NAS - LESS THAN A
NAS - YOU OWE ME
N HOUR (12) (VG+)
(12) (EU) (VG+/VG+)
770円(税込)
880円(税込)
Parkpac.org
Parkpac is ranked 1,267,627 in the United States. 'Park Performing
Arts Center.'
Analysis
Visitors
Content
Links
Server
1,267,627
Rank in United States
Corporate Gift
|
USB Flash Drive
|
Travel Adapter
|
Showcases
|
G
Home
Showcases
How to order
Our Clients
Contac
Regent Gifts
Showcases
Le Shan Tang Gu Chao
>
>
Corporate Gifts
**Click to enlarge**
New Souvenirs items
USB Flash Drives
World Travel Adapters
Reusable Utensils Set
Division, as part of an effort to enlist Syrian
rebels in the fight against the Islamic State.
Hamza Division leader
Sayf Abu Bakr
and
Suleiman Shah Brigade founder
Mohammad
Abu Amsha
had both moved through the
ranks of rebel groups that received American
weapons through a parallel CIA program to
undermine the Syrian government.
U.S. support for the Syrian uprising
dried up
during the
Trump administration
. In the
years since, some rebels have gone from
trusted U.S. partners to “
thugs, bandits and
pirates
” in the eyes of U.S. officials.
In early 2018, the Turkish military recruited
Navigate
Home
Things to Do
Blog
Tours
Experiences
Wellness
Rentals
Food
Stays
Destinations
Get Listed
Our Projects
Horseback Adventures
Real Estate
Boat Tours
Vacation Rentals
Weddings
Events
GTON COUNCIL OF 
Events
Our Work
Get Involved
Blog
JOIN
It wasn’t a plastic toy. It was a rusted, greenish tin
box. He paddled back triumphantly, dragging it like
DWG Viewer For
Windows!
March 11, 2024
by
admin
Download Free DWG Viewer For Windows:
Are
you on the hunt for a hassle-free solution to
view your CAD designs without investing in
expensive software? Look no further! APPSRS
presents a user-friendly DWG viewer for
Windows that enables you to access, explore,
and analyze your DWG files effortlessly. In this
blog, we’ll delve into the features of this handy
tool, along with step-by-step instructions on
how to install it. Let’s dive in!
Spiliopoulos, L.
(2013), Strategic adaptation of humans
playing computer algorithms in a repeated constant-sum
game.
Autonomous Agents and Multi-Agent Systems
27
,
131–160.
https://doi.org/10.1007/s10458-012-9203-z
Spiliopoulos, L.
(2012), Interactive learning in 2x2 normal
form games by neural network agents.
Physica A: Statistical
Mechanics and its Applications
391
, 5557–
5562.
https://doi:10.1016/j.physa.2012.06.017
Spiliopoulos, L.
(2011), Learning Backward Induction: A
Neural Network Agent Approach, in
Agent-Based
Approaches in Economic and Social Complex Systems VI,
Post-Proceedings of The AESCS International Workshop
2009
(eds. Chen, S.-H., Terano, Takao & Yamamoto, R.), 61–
^^^^
__PROBLEM REQUIREMENTS__. Where a line in the material above holds "rebels", copy that line.

__RESULT OF THIS TASK__.
rebels in the fight against the Islamic State.
years since, some rebels have gone from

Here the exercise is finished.